Я записался на подготовку к конфирмации вместе со всеми, и викарий церкви Св. Марка мистер Хайэм каждую неделю проводил для нас в школьной церкви соответствующие уроки. Это был красивый, благодушный седовласый священник, и мы слушали его развесив уши. Мы не понимали смысла того, что он нам рассказывал, но объясняли себе это тем, что еще слишком маленькие, чтобы понять. Теперь мне ясно, что мы и не могли ничего понять в его словах, просто потому, что никакого смысла в них и не было, это были сплошные бессмысленные выдумки. У меня сохранилась Библия, подаренная в день конфирмации, и мне то и дело случается к ней обращаться. На сей раз это была уже не детская версия, а настоящая “Библия короля Якова”, и я до сих пор помню наизусть некоторые из лучших ее фрагментов, особенно из Экклезиаста и Песни песней (написанных, разумеется, вовсе не Соломоном).
Моя мать недавно рассказала мне, что мистер Гэллоуэй звонил родителям каждого ученика, чтобы сказать, какое огромное значение он придает нашей конфирмации.

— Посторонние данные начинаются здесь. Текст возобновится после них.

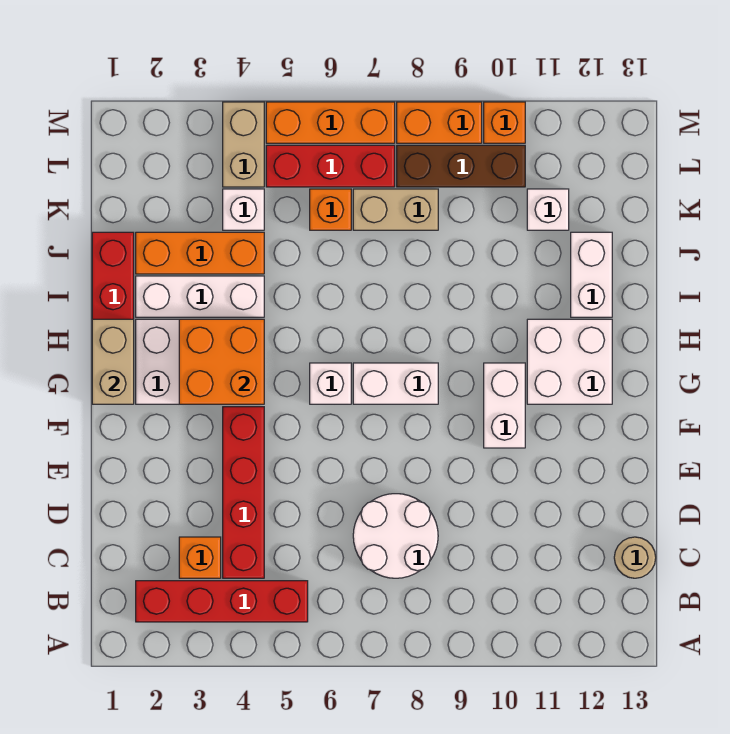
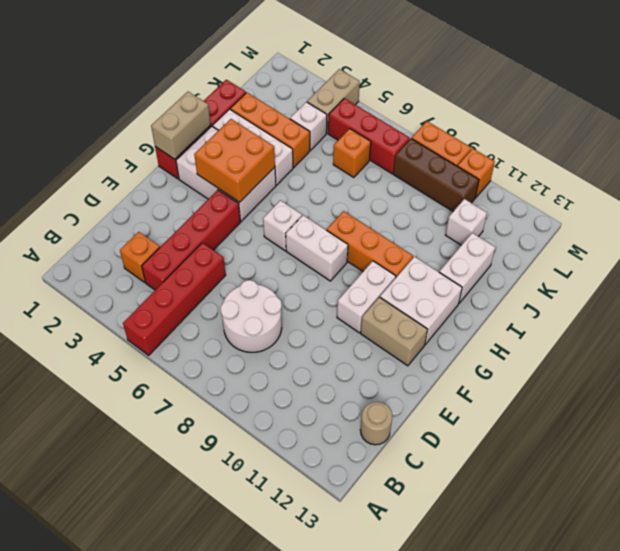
red 1x4 brick [136,581,308,622] -> red 1x4 brick turned to [123,243,226,355]
tan 1x2 brick [353,189,438,230] -> tan 1x2 brick moved to [361,297,427,366]
orange 1x3 brick [266,102,395,143] -> orange 1x3 brick moved to [327,211,413,277]

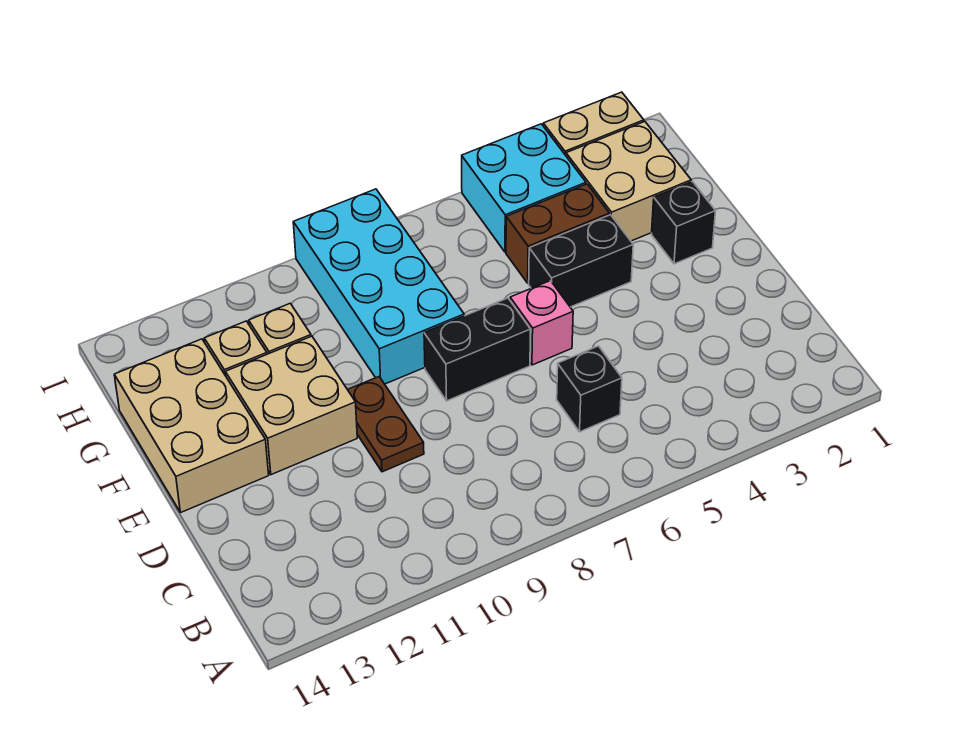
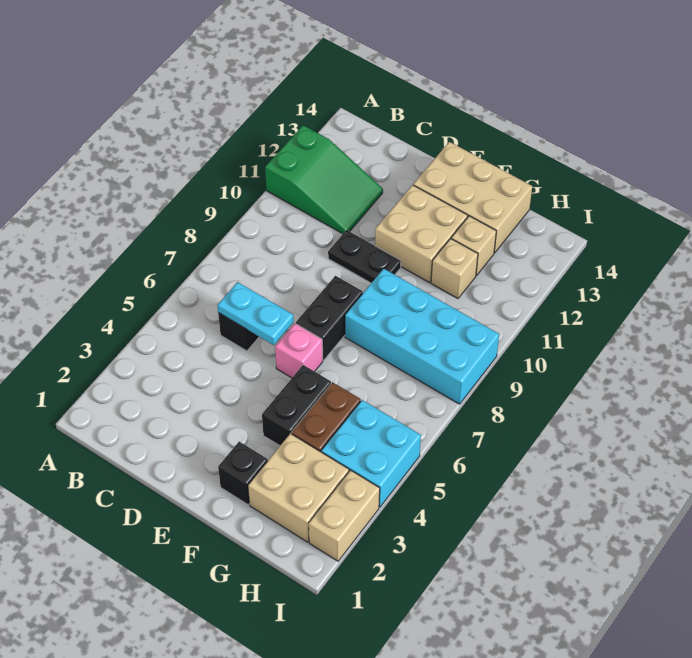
none -> green 2x3 slope [265,125,383,234]
none -> cyan 1x2 plate [218,282,293,345]
brown 1x2 plate [347,377,424,472] -> black 1x2 plate [328,230,401,283]

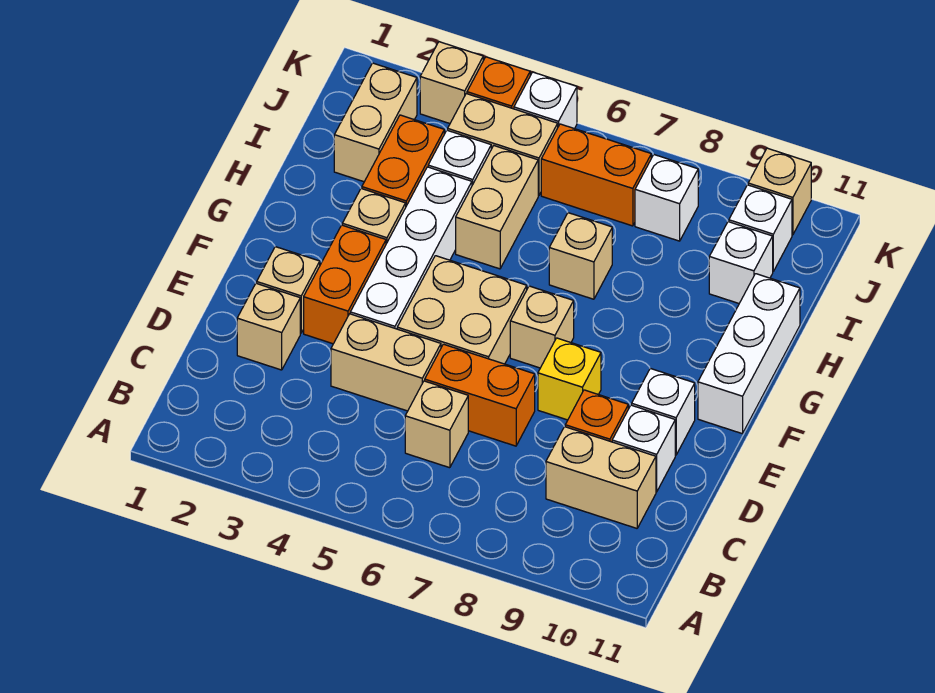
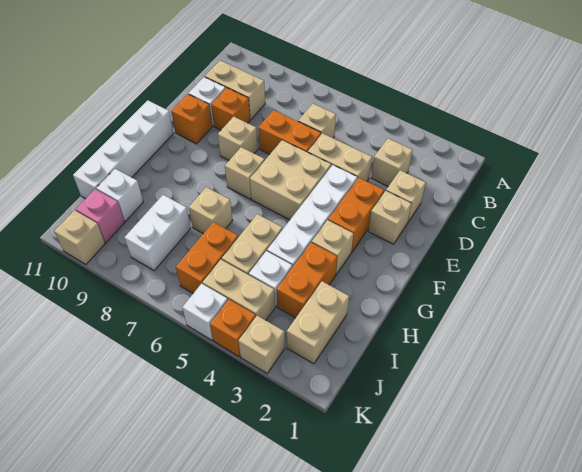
none -> tan 1x1 brick [371,139,413,187]
yellow 1x1 brick [538,338,601,420] -> tan 1x1 brick [218,117,258,160]
white 1x1 brick [632,368,695,455] -> orange 1x1 brick [171,94,212,144]
white 1x3 brick [698,274,800,434] -> white 1x4 brick [73,100,174,199]
orange 1x2 brick [541,124,651,226] -> orange 1x2 brick turned to [176,222,238,293]
white 1x1 brick [635,155,698,241] -> white 1x2 brick [125,195,191,271]
white 1x1 brick [729,185,792,271] -> pink 1x1 brick [76,189,125,242]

Он говорил, что в 13 лет дети особенно восприимчивы, поэтому конфирмацию следует проходить не позже этого возраста, прививая ребенку твердые религиозные устои еще до публичной школы, где ему грозит столкнуться с антирелигиозным влиянием. Что ж, по крайней мере, он честно признавался в своих замыслах относительно наших неокрепших умов.
В период подготовки к конфирмации я стал очень религиозным. Я сердито упрекал свою маму за то, что она не ходит в церковь. Она воспринимала это очень спокойно, вместо того чтобы послать меня куда подальше, как следовало бы сделать. Каждый вечер я молился, но не стоя на коленях у кровати, а свернувшись в позе эмбриона под одеялом, где, как я сам себя убедил, у меня был “свой собственный уголок общения с Богом”. Я хотел (хотя так и не осмелился) пробраться глубокой ночью в школьную церковь и преклонить колени перед алтарем, где, как я верил, мне может явиться видение ангела (но, разумеется, только если я буду молиться достаточно усердно).